Hazelcast, the leading open source in-memory data grid (IMDG) with hundreds of thousands of installed clusters and over 17 million server starts per month, today announced a new solution which integrates Hazelcast’s IMDG and Apache Spark – an open source data processing engine that enables data workers to efficiently execute streaming, machine learning or SQL workloads which require fast iterative access to datasets. By combining the two technologies, developers now have access to an open source solution that provides data storage and compute capabilities for big data requirements that go well beyond the historical limitations of a single Java Virtual Machine (JVM).

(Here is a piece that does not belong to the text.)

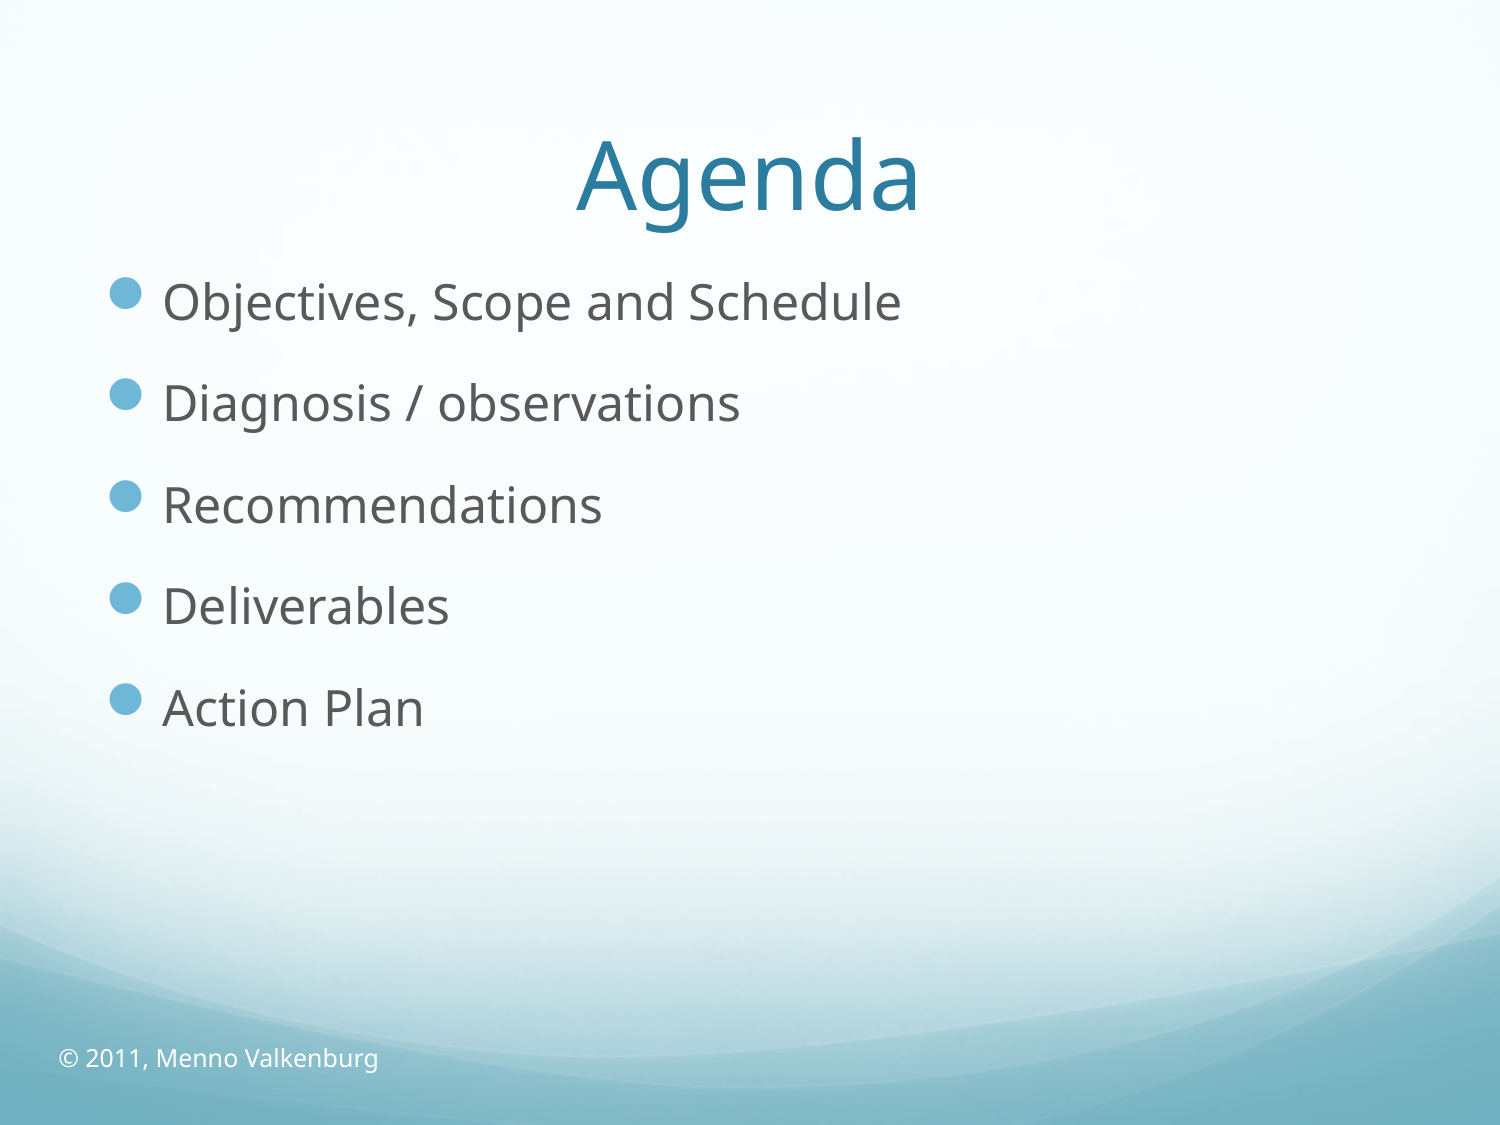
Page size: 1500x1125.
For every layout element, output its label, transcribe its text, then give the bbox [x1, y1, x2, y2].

title Agenda [90, 17, 1410, 237]
list Objectives, Scope and Schedule Diagnosis / observations Recommendations Deliverables Action Plan [90, 262, 1410, 975]
footer © 2011, Menno Valkenburg [43, 1029, 838, 1090]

One of the key driving forces behind the widespread developer adoption of Apache Spark is it’s easy-to-use Application Programming Interfaces (APIs) for operating on large datasets, one of which is Resilient Distributed Dataset (RDD). At the core, an RDD is an immutable distributed collection of elements of data, partitioned across nodes in a cluster to provide fault tolerance and parallel access to data. Both of these key features are a natural fit with Hazelcast, as they’re essential building blocks for any performant distributed compute capability.
To demonstrate the potential of integrating Apache Spark into a Hazelcast IMDG application, BetLeopard, an example sports betting application, has been developed. Put simply, BetLeopard is a bet engine that scales across multiple JVMs with the sharing of events via Hazelcast IMDG partitions, with a query engine that uses Spark to provide real-time risk and analytics of future events. The combination of Hazelcast’s advanced in-memory compute capabilities and distributed store, alongside Spark’s query and analytics capabilities creates a powerful gaming solution. In addition, the integration provides a solid base for the next generation of JVM applications.

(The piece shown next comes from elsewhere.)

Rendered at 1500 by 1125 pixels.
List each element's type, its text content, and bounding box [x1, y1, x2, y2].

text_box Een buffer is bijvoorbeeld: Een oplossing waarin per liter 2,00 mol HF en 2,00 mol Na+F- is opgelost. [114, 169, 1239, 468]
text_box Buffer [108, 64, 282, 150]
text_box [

Hazelcast IMDG is well-known for its interoperability capabilities and is integrated with dozens of other software technologies, including Spark. Hazelcast has clients for several programming languages including Java, .Net/C#, C++, Python, Node.js and Scala, while Spark supports Java, Scala, Python and R out of the box. Consequently, Hazelcast and Spark can easily be used across stacks that comprise multiple languages.
Greg Luck, CEO of Hazelcast, said: “The feedback we get back from the community is that any big data solution needs to be able to distribute processing and storage across machines whilst maintaining a flexible and convenient programming interface. Without these functionalities, it becomes impossible to build enterprise applications which are expected to process more and more data. We believe Hazelcast and Spark provide a compelling open source alternative which has been designed based on developer engagement.”
Spark has several advantages compared to other big data and MapReduce technologies like Hadoop and Storm. Firstly, Spark provides a comprehensive, unified framework to manage big data processing requirements with a variety of data sets that are diverse in nature (text data, graph data, etc...) as well as the source of data (batch vs. real-time streaming data). It also enables applications in Hadoop clusters to run up to 100 times faster in memory and 10 times faster even when running on disk. From version 3.7 onwards, Hazelcast IMDG has shipped an open source connector that allows Hazelcast to be used as a storage medium for Spark.